= Agerskovgruppen =

Danish agricultural activist group

Agerskovgruppen (lit. 'The Agerskov Group') is an activist association of farmers in Denmark. It was formed in January 2011 by two Southern Jutland farmers, Jens Peter Aggesen and Thorkild Fink, who were dissatisfied with the regulation of agriculture resulting from water area plans and with Lars Løkke Rasmussen I Government's Green Growth Plan. The association takes its name from the village of Agerskov in Southern Jutland, and the historic Agerskov Inn is the association's base, where it holds some of its meetings.

Agerskovgruppen has organized several tractor demonstrations over time and has threatened to block Copenhagen with tractors if the Parliament passes a CO_{2} tax on agricultural emissions of greenhouse gases.

== Organization and Membership ==
Agerskovgruppen was originally an informal network but was transformed into a formal association in 2020 when the group sued the state over a case concerning after-crop requirements.
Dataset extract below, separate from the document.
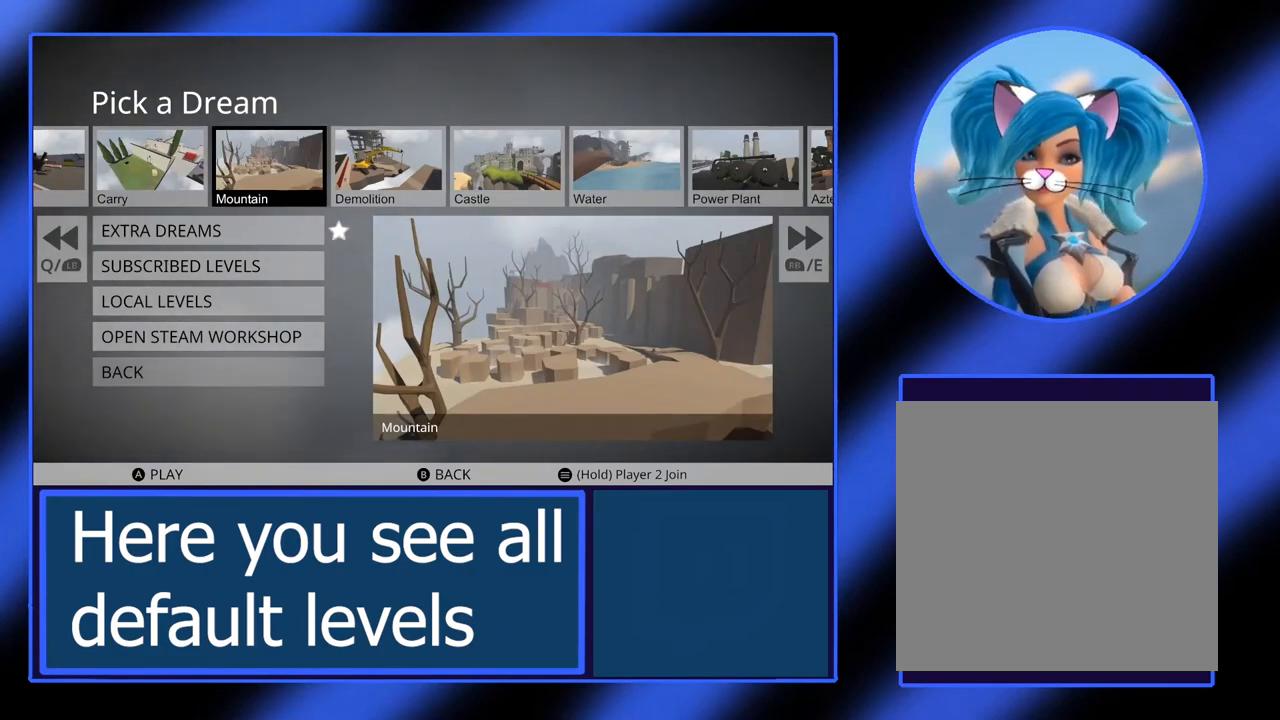
{"buttons": [], "left_stick": "center", "events": [[67, "left_stick", "center"]]}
Except for a brief period in 2017, Jens Peter Aggesen has been the chairman throughout the years.

As of 2024, the group has about 200 members. It has organized so-called storm meetings in Agerskov with between 250 and 800 participating farmers. In total, there are about 7,500 farmers in Denmark.

== Activism ==
The association is considered a more radical and activist agricultural organization compared to the dominant organization Landbrug & Fødevarer and Landsforeningen for Bæredygtigt Landbrug, which are themselves usually seen as a critical opposition to Landbrug & Fødevarer. Agerskovgruppen has therefore organized several tractor demonstrations, both in the local area and in Copenhagen.
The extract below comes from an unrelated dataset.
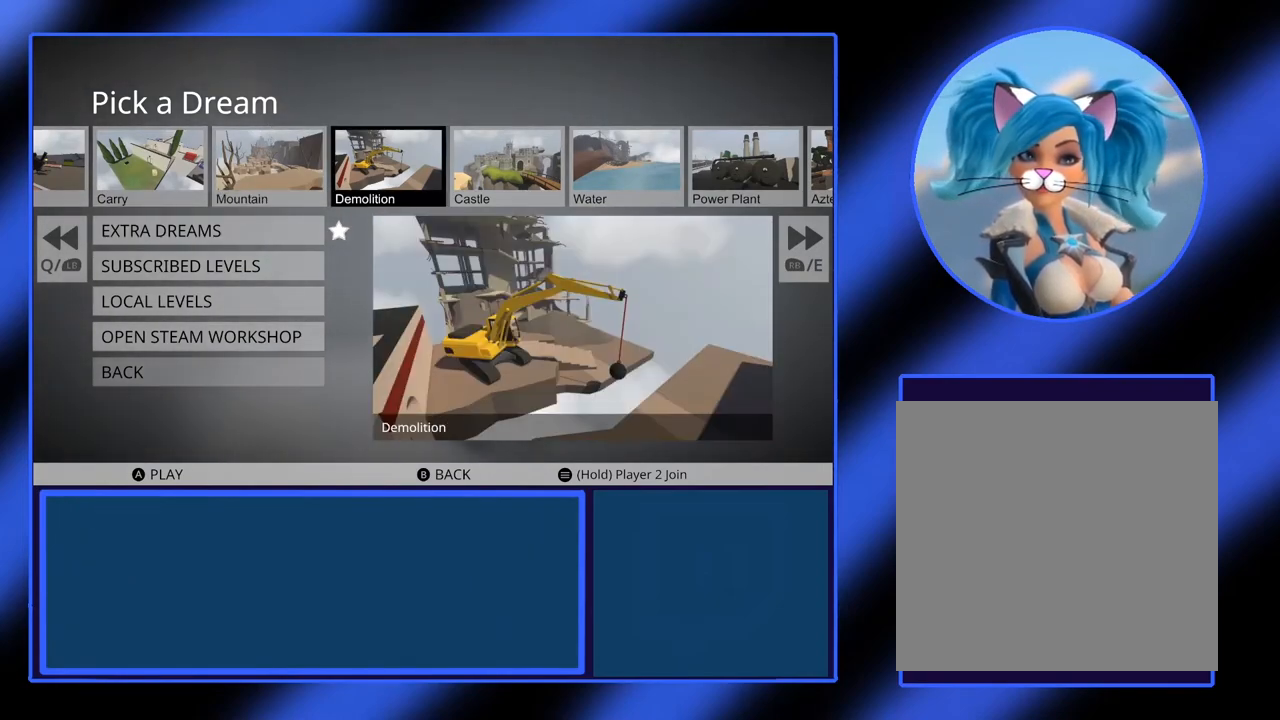
{"buttons": [], "left_stick": "center", "events": []}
Some of Agerskovgruppen's members also pay membership fees to Bæredygtigt Landbrug. Agerskovgruppen's chairman Jens Peter Aggesen was previously a member of Bæredygtigt Landbrug but left in 2024 when BL introduced an ethical code for the association's meetings after Agerskovgruppen's vice-chairman Holger Iversen, at a meeting with economics professor Michael Svarer, chairman of the Svarer Committee on a green tax reform, had suggested that in earlier times someone like the professor would have been hanged.
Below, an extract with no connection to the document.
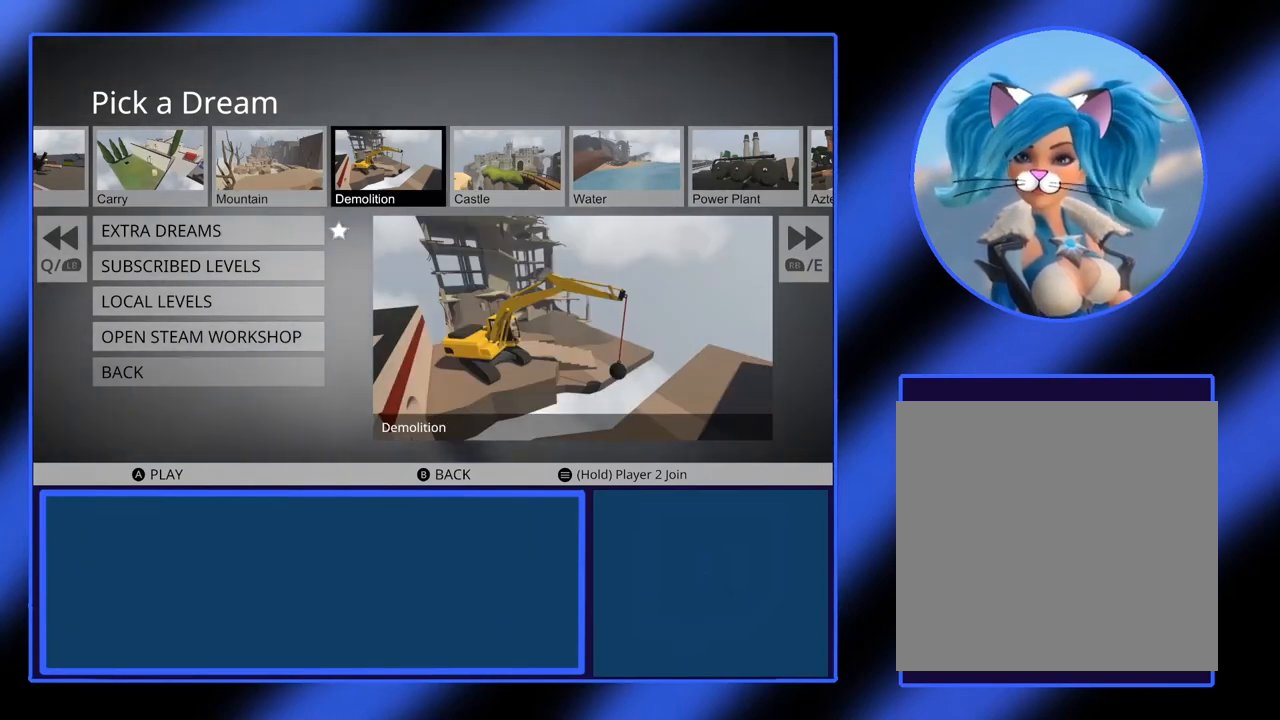
{"buttons": [], "left_stick": "center", "events": []}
Agerskovgruppen does not trust calculations from biologists and climate experts about proposals to reduce agricultural emissions of nitrogen through fields to the sea and the effects of CO_{2} taxes. In 2024, the group threatened to move against Christiansborg and block Copenhagen with tractors if Parliament introduced a CO_{2} tax on greenhouse gas emissions from agriculture.